- What is expected
Update the entries below by changing every "top-left" to "upper-left" and leaving everything else as it is.

- Listing
┏━━

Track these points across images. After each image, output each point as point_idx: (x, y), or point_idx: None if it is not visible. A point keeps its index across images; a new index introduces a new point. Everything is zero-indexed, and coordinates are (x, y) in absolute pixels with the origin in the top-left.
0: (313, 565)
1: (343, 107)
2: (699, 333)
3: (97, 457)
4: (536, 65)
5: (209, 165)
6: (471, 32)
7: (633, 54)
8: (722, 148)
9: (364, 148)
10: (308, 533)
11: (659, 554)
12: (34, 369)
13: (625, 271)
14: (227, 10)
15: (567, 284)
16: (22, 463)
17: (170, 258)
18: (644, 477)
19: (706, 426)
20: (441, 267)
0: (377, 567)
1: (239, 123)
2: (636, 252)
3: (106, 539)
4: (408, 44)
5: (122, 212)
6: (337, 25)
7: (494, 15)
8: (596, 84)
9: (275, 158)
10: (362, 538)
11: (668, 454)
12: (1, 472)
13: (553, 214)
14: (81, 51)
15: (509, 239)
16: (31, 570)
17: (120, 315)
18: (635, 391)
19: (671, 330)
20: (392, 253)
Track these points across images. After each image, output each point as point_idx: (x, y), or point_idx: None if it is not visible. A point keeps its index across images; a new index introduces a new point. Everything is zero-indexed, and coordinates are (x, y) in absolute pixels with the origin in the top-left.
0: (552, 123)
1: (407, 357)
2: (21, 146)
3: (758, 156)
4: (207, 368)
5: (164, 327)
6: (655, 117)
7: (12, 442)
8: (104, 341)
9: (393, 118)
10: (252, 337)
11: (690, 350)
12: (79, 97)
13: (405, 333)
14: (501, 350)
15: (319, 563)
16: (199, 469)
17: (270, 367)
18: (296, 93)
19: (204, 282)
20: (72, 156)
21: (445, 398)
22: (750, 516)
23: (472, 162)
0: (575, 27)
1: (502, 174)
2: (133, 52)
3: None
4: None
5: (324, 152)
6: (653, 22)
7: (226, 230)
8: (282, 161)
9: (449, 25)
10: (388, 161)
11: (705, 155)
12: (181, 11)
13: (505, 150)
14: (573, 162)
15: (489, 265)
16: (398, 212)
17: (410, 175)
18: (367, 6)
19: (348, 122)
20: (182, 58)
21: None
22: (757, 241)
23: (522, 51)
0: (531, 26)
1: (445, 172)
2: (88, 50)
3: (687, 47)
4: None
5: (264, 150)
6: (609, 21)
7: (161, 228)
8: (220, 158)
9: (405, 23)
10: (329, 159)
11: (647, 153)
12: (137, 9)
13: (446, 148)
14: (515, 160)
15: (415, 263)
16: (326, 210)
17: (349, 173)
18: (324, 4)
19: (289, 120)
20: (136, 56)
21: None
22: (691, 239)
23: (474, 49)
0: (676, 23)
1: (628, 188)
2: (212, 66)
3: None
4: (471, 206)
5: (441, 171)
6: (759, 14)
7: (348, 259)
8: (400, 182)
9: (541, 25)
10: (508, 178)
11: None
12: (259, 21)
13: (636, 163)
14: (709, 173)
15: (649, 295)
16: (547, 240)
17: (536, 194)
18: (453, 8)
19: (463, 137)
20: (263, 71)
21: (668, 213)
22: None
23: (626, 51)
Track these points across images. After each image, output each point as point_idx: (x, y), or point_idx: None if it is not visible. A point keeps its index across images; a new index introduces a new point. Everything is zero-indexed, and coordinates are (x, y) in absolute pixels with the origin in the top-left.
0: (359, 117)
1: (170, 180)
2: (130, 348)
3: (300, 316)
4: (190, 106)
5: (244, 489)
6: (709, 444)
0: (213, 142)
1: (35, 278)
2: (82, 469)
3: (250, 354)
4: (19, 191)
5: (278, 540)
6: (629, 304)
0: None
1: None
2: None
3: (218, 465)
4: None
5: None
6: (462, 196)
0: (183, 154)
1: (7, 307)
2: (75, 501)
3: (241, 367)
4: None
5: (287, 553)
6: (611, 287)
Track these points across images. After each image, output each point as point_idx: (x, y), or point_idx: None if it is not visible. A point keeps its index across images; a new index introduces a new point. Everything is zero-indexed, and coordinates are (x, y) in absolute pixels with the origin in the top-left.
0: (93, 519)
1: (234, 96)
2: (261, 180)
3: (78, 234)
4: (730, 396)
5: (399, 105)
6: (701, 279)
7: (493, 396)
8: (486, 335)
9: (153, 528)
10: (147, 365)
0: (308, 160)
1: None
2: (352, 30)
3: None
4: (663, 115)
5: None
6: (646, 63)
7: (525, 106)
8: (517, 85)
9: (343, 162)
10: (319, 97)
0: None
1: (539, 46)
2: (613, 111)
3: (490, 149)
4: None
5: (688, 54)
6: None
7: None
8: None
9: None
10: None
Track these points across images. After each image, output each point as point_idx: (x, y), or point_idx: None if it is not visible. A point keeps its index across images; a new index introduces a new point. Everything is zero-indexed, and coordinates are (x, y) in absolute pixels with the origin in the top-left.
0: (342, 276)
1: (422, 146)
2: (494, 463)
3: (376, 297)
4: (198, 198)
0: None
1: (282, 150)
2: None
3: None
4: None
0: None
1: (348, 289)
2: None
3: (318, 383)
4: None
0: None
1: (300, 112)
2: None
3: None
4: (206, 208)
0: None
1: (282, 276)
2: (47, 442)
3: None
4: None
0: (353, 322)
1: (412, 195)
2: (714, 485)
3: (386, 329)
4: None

┗━━

- Correct response
Track these points across images. After each image, output each point as point_idx: (x, y), or point_idx: None if it is not visible. A point keeps its index across images; a new index introduces a new point. Everything is zero-indexed, and coordinates are (x, y) in absolute pixels with the origin in the upper-left.
0: (313, 565)
1: (343, 107)
2: (699, 333)
3: (97, 457)
4: (536, 65)
5: (209, 165)
6: (471, 32)
7: (633, 54)
8: (722, 148)
9: (364, 148)
10: (308, 533)
11: (659, 554)
12: (34, 369)
13: (625, 271)
14: (227, 10)
15: (567, 284)
16: (22, 463)
17: (170, 258)
18: (644, 477)
19: (706, 426)
20: (441, 267)
0: (377, 567)
1: (239, 123)
2: (636, 252)
3: (106, 539)
4: (408, 44)
5: (122, 212)
6: (337, 25)
7: (494, 15)
8: (596, 84)
9: (275, 158)
10: (362, 538)
11: (668, 454)
12: (1, 472)
13: (553, 214)
14: (81, 51)
15: (509, 239)
16: (31, 570)
17: (120, 315)
18: (635, 391)
19: (671, 330)
20: (392, 253)
Track these points across images. After each image, output each point as point_idx: (x, y), or point_idx: None if it is not visible. A point keeps its index across images; a new index introduces a new point. Everything is zero-indexed, and coordinates are (x, y) in absolute pixels with the origin in the upper-left.
0: (552, 123)
1: (407, 357)
2: (21, 146)
3: (758, 156)
4: (207, 368)
5: (164, 327)
6: (655, 117)
7: (12, 442)
8: (104, 341)
9: (393, 118)
10: (252, 337)
11: (690, 350)
12: (79, 97)
13: (405, 333)
14: (501, 350)
15: (319, 563)
16: (199, 469)
17: (270, 367)
18: (296, 93)
19: (204, 282)
20: (72, 156)
21: (445, 398)
22: (750, 516)
23: (472, 162)
0: (575, 27)
1: (502, 174)
2: (133, 52)
3: None
4: None
5: (324, 152)
6: (653, 22)
7: (226, 230)
8: (282, 161)
9: (449, 25)
10: (388, 161)
11: (705, 155)
12: (181, 11)
13: (505, 150)
14: (573, 162)
15: (489, 265)
16: (398, 212)
17: (410, 175)
18: (367, 6)
19: (348, 122)
20: (182, 58)
21: None
22: (757, 241)
23: (522, 51)
0: (531, 26)
1: (445, 172)
2: (88, 50)
3: (687, 47)
4: None
5: (264, 150)
6: (609, 21)
7: (161, 228)
8: (220, 158)
9: (405, 23)
10: (329, 159)
11: (647, 153)
12: (137, 9)
13: (446, 148)
14: (515, 160)
15: (415, 263)
16: (326, 210)
17: (349, 173)
18: (324, 4)
19: (289, 120)
20: (136, 56)
21: None
22: (691, 239)
23: (474, 49)
0: (676, 23)
1: (628, 188)
2: (212, 66)
3: None
4: (471, 206)
5: (441, 171)
6: (759, 14)
7: (348, 259)
8: (400, 182)
9: (541, 25)
10: (508, 178)
11: None
12: (259, 21)
13: (636, 163)
14: (709, 173)
15: (649, 295)
16: (547, 240)
17: (536, 194)
18: (453, 8)
19: (463, 137)
20: (263, 71)
21: (668, 213)
22: None
23: (626, 51)
Track these points across images. After each image, output each point as point_idx: (x, y), or point_idx: None if it is not visible. A point keeps its index across images; a new index introduces a new point. Everything is zero-indexed, and coordinates are (x, y) in absolute pixels with the origin in the upper-left.
0: (359, 117)
1: (170, 180)
2: (130, 348)
3: (300, 316)
4: (190, 106)
5: (244, 489)
6: (709, 444)
0: (213, 142)
1: (35, 278)
2: (82, 469)
3: (250, 354)
4: (19, 191)
5: (278, 540)
6: (629, 304)
0: None
1: None
2: None
3: (218, 465)
4: None
5: None
6: (462, 196)
0: (183, 154)
1: (7, 307)
2: (75, 501)
3: (241, 367)
4: None
5: (287, 553)
6: (611, 287)
Track these points across images. After each image, output each point as point_idx: (x, y), or point_idx: None if it is not visible. A point keeps its index across images; a new index introduces a new point. Everything is zero-indexed, and coordinates are (x, y) in absolute pixels with the origin in the upper-left.
0: (93, 519)
1: (234, 96)
2: (261, 180)
3: (78, 234)
4: (730, 396)
5: (399, 105)
6: (701, 279)
7: (493, 396)
8: (486, 335)
9: (153, 528)
10: (147, 365)
0: (308, 160)
1: None
2: (352, 30)
3: None
4: (663, 115)
5: None
6: (646, 63)
7: (525, 106)
8: (517, 85)
9: (343, 162)
10: (319, 97)
0: None
1: (539, 46)
2: (613, 111)
3: (490, 149)
4: None
5: (688, 54)
6: None
7: None
8: None
9: None
10: None
Track these points across images. After each image, output each point as point_idx: (x, y), or point_idx: None if it is not visible. A point keeps its index across images; a new index introduces a new point. Everything is zero-indexed, and coordinates are (x, y) in absolute pixels with the origin in the upper-left.
0: (342, 276)
1: (422, 146)
2: (494, 463)
3: (376, 297)
4: (198, 198)
0: None
1: (282, 150)
2: None
3: None
4: None
0: None
1: (348, 289)
2: None
3: (318, 383)
4: None
0: None
1: (300, 112)
2: None
3: None
4: (206, 208)
0: None
1: (282, 276)
2: (47, 442)
3: None
4: None
0: (353, 322)
1: (412, 195)
2: (714, 485)
3: (386, 329)
4: None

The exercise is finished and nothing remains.